### Text segment
⟨

Edinburgh-based KAL has developed Kalignite, a software platform for connecting ATMs to
the internet, using Microsoft's Windows NT operating system.
In the US kiosks, ATMs that do not supply cash but other services, are spreading fast.
The latest ATMs, sited away from banks, will enable customers to withdraw cash, buy cinema
tickets, which the machine prints itself, and make hotel reservations.
This trend is now reaching the UK. Last month Moneybox, a subsidiary of Ambient Media,
the Aim-listed company, announced it would install 1,000 ATMs in convenience stores and
petrol stations in the UK, later spreading to nightclubs and betting shops. As well as
dispensing cash they will sell cards for prepaid mobile phones and run promotional
advertising.
Aravinda Korala, KAL's managing director and the architect of Kalignite, says ATMs and
kiosks are set to become a new delivery channel for the internet. "In spite of what
we hear about the spread of the internet, only a third of homes in the US have access to
it and in the UK the figure is only 20 per cent. ATMs, on the other hand, are ubiquitous
and everyone knows how to use them."
Until now ATMs have been proprietary - controlled exclusively by the
organisation, such
as the bank, to which they are connected and using only that company's software. The same
is true for other kinds of self-service machines such as automatic ticketing dispensers
for airlines at airports.
Dr Korala says Kalignite is the only platform that both uses the XFS open standard for
ATMs and can access the internet. Once ATMs can access the internet they can communicate
with more than one provider of services or goods. Sophisticated ATMs will one day print
documents such as airline tickets or insurance certificates, he believes.
Theoretically somebody could browse the entire internet from a web-enabled kiosk or
ATM. In practice, Dr Korala believes, kiosk providers will simply offer customers access
to a manageable number of websites.
According to Frost & Sullivan, the US market research
organisation, the number of
web-enabled kiosks being installed worldwide annually by 2003 will have reached 445,000.
This suggests they could overtake traditional ATMs. Studies by Retail Banking Research
foresee these growing from a worldwide installed base of 700,000 to 1m by 2002.
Whereas an ATM incorporates a safe to contain banknotes and weighs about one
tonne, a
kiosk is far lighter and cheaper.

⟩

### Short task 1
Revise the extracted rows from the start of the records down to the row containing "subtitle Информационная безопасность", changing "Rendered at" to "Displayed at" and leaving everything else unchanged.
### Short task 2
Carry on the article on web-enabled ATMs and kiosks from the end of its final sentence.
The article on web-enabled ATMs and kiosks has no connection to the rows that follow it.

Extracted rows
⟨

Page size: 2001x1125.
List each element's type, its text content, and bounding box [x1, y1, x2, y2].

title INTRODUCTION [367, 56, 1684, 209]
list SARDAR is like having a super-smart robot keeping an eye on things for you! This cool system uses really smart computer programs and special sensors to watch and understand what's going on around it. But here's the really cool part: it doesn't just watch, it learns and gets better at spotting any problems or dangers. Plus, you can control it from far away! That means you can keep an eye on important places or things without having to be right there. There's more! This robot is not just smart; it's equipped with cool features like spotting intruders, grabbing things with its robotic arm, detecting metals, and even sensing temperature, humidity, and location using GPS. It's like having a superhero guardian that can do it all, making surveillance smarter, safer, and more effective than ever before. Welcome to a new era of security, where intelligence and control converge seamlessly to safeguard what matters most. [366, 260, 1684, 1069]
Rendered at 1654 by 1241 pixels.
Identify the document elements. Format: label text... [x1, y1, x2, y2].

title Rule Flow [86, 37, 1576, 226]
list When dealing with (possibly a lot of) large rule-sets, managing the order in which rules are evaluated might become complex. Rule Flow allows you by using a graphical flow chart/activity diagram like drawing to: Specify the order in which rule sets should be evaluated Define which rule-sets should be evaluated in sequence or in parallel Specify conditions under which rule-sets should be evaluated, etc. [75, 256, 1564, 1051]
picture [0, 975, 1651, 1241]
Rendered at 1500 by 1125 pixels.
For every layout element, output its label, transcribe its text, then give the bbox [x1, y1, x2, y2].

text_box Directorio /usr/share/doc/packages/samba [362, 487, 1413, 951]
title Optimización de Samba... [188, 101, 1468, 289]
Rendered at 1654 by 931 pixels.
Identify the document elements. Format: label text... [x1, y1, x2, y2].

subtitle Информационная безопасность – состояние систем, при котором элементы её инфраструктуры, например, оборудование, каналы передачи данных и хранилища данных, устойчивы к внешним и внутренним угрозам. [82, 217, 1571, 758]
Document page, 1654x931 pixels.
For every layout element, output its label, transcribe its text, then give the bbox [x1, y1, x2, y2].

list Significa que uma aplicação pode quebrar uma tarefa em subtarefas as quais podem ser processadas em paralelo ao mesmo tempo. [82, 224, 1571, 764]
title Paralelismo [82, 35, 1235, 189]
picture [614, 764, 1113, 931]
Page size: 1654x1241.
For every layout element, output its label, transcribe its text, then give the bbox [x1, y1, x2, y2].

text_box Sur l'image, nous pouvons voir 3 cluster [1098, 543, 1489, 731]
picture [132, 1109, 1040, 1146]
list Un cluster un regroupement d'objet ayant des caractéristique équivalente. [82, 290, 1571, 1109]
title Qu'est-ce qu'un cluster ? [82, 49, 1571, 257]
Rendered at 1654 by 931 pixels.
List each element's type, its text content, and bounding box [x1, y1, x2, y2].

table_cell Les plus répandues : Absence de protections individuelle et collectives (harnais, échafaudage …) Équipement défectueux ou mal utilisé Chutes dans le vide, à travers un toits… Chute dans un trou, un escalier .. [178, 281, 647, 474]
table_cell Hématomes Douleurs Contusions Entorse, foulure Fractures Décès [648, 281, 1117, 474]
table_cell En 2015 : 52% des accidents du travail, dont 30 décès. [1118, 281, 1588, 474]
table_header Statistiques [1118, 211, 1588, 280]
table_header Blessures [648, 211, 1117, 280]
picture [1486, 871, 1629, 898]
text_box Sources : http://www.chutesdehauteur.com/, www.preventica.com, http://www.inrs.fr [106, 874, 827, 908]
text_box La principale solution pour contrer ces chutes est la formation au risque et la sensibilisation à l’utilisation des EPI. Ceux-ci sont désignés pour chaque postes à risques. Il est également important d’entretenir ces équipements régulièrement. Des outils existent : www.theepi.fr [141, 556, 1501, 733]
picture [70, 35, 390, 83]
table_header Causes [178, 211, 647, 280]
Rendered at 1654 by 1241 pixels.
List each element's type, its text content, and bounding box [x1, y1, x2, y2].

⟩

### Exercise result 1
Page size: 2001x1125.
List each element's type, its text content, and bounding box [x1, y1, x2, y2].

title INTRODUCTION [367, 56, 1684, 209]
list SARDAR is like having a super-smart robot keeping an eye on things for you! This cool system uses really smart computer programs and special sensors to watch and understand what's going on around it. But here's the really cool part: it doesn't just watch, it learns and gets better at spotting any problems or dangers. Plus, you can control it from far away! That means you can keep an eye on important places or things without having to be right there. There's more! This robot is not just smart; it's equipped with cool features like spotting intruders, grabbing things with its robotic arm, detecting metals, and even sensing temperature, humidity, and location using GPS. It's like having a superhero guardian that can do it all, making surveillance smarter, safer, and more effective than ever before. Welcome to a new era of security, where intelligence and control converge seamlessly to safeguard what matters most. [366, 260, 1684, 1069]
Displayed at 1654 by 1241 pixels.
Identify the document elements. Format: label text... [x1, y1, x2, y2].

title Rule Flow [86, 37, 1576, 226]
list When dealing with (possibly a lot of) large rule-sets, managing the order in which rules are evaluated might become complex. Rule Flow allows you by using a graphical flow chart/activity diagram like drawing to: Specify the order in which rule sets should be evaluated Define which rule-sets should be evaluated in sequence or in parallel Specify conditions under which rule-sets should be evaluated, etc. [75, 256, 1564, 1051]
picture [0, 975, 1651, 1241]
Displayed at 1500 by 1125 pixels.
For every layout element, output its label, transcribe its text, then give the bbox [x1, y1, x2, y2].

text_box Directorio /usr/share/doc/packages/samba [362, 487, 1413, 951]
title Optimización de Samba... [188, 101, 1468, 289]
Displayed at 1654 by 931 pixels.
Identify the document elements. Format: label text... [x1, y1, x2, y2].

subtitle Информационная безопасность – состояние систем, при котором элементы её инфраструктуры, например, оборудование, каналы передачи данных и хранилища данных, устойчивы к внешним и внутренним угрозам. [82, 217, 1571, 758]

### Exercise result 2
KAL's software platform is being used by about 20 systems integrators and hardware
companies in the US and Europe to write applications, and is being evaluated by a further
40. The company, which employs 25 people, works with the main ATM vendors such as NCR,
Diebold and Tidel of the US, and Fujitsu of Japan.
Tidel recently launched an ATM product called Chameleon which incorporates Kalignite
and can dispense cash for a surcharge and dispense tickets and other items.
KAL has been helping Huntington Bancshares of Columbus, Ohio, develop a pilot kiosk
system by which customers will be able to access the bank's web site and make banking
transactions. The kiosks will be sited in halls of residence where they would be used by
students who did not have access to the internet via a PC.
Alaska Federal Credit Union, another customer of Kalignite, is planning to launch a
similar kiosk that would offer other internet services such as purchasing goods. Here NCR
is the prime contractor.
Web-enabled kiosks would be useful, Dr Korala says, in issuing tickets for several
airlines from one machine. Having helped Continental Airlines install electronic ticketing
kiosks, he says: "Collecting tickets at an electronic kiosk saves queueing at the
airport.
"But you couldn't have hundreds of machines for dozens of airlines at every
airport - they take up a lot of space and space costs money."
The next stage, he believes, will be the development of web-enabled machines
communicating with the mainframes of several airlines.
At present, Moneybox's ATMs, which use a different technology, will not be linked to
the internet. But later, says Paul Stanley, managing director, they will be - enabling
people to purchase goods and bringing e-commerce to the cash machine.
©
Copyright The
Financial Times Limited 1999.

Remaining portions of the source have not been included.